第38話

波打ち際、煌めく光①

「……」


俺が向こうで二日を過ごしても、現実では1時間程しか経っていなかったらしい。


俺が泣きながらあれこれと話している時にはもうクラスの皆は教室に戻り、次の授業が幸いにも自習だったので其方に打ち込んでいた。


眠っていたのはほんの10分くらいで、優しく微笑むコンとウカミに連れられ教室へと戻れる。

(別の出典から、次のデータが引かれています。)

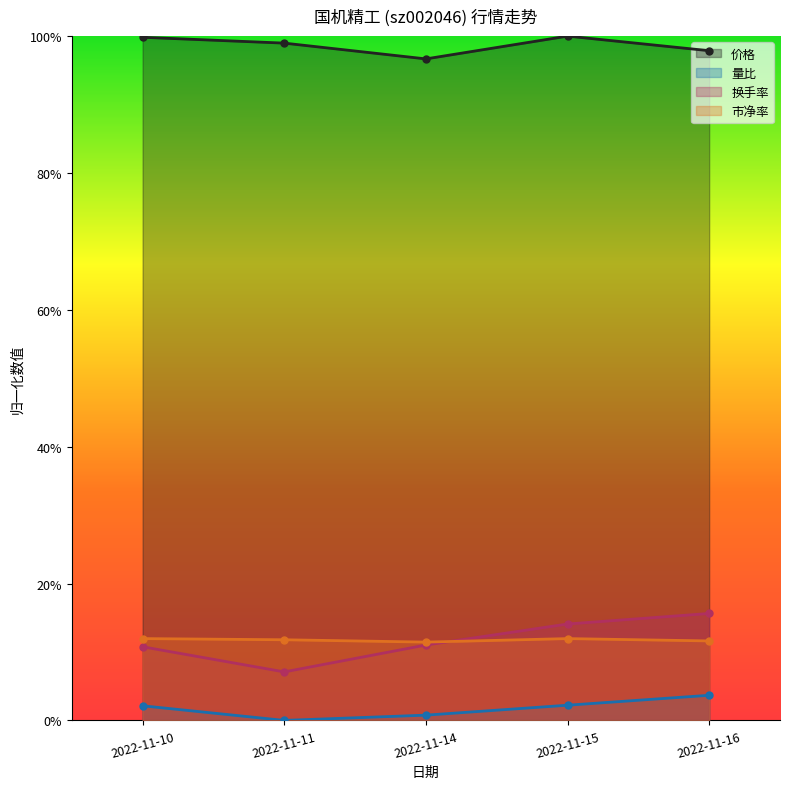

What are all the series names shown in the legend?

价格, 量比, 换手率, 市净率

その際、事情を知らない男子生徒たちからは両手に花だと鋭い視線を向けられたが…今回ばかりは許してほしい。


いやいつでも許してほしいけれどね?


そんなこんなで授業に復帰した俺。何とかその日の授業を終え…コンと一緒に帰り着くのだった。


「コン。俺、あれで良かったのかな…」

「他にやり方があった訳でもなく、其奴らがありがとうと言ったのじゃろう?なれば胸を張れ、お主は良くやったよ」

「……ありがとう、コン」


他に俺に出来ることなんて無かったし、彼らは俺を呼んだ時点で限界で…でも、もしかしたら今も彼らが生きて笑える道もあったんじゃないか、そう考えてしまう。


そんな迷宮に迷い込みそうになる俺を、コンの小さな手が俺の頭を撫でて宥めてくれた。


その温もりと匂いを感じながら深呼吸をして堪能もとい冷静になると、気持ちを切り替えて撫でる手に甘える。


「よしよし…普段のお主は甘えが足りぬ、もっとこうして好きなだけ甘えて良いのじゃぞ?」

「それはとても魅力的だけど。君の前では格好良くありたいから、たまに甘えさせておうかな」

「仕方ないのう。じゃが、惚れた女の前で自分を見せたいのと同じで、惚れた男の前で良き女でありたいと思うものなんじゃぞ?」


撫でると手を止めいきなりちゅっ…と瑞々しい唇が重ねられ、すぐにその口を離された。


金色の瞳と橙色に艶めく髪、桜色の瑞々しい唇をまじまじと見せつけられ俺は息を呑む。


至近距離で俺たちは見つめあっている。


その為照明が届かず、コンの煌めく瞳がより鮮明に映えるのだ。


「……俺には勿体なさすぎるほど、コンは良い女の子だよ」

「なぁに。紳人相手でなければ、わしも良い女にはなれておらぬ」


へにゃりとはにかみ笑いを浮かべつつ、耳をぴこぴこと動かす可愛さに俺の頰も緩み。


「コン」

「何じゃ?紳人」

「愛してる。もしいつか終わりがあるんだとしても、そんな遥か未来なんて気にしていられない」

「わしも愛しておるよ…ありもしない仮定なぞ、せんで良いぞ?」


コンが言うと、本当にそう思えてくるから不思議だ。もしかしたら嘘じゃないのかも?


夢を語り合う子供のようにはしゃぐ俺たち。


そんな二人きりの秘密の時間は、間もなく終わりを告げる。


「ただいま帰りました〜♪」

「おっ、ウカミが帰ってきたのじゃ」

「出迎えよう!」


此処からは家族団欒の時間。肩を並べて玄関へ迎えに行くと…ウカミは何やら片手に買い物袋を持っていた。


「あれ?ウカミ、何か買ったの?晩御飯ならいつも通り俺が…」

「いえいえ。食材ではありませんよ、これは……じゃんっ!」

「むっ…それは」


袋に手を入れ、その中身を一つウカミが広げ見せてくれる。


二つのハンガーが一つになったようなものに、黒地にフリルが付いており腰には半透明のパレオがついたそれは正しく…!


「水着…じゃな」

「水着だよね」

「はい、水着です♪」


目を丸くする俺とコンの反応に、うんうんと尻尾を揺らめかせながらウカミは何度も満足げに頷いた。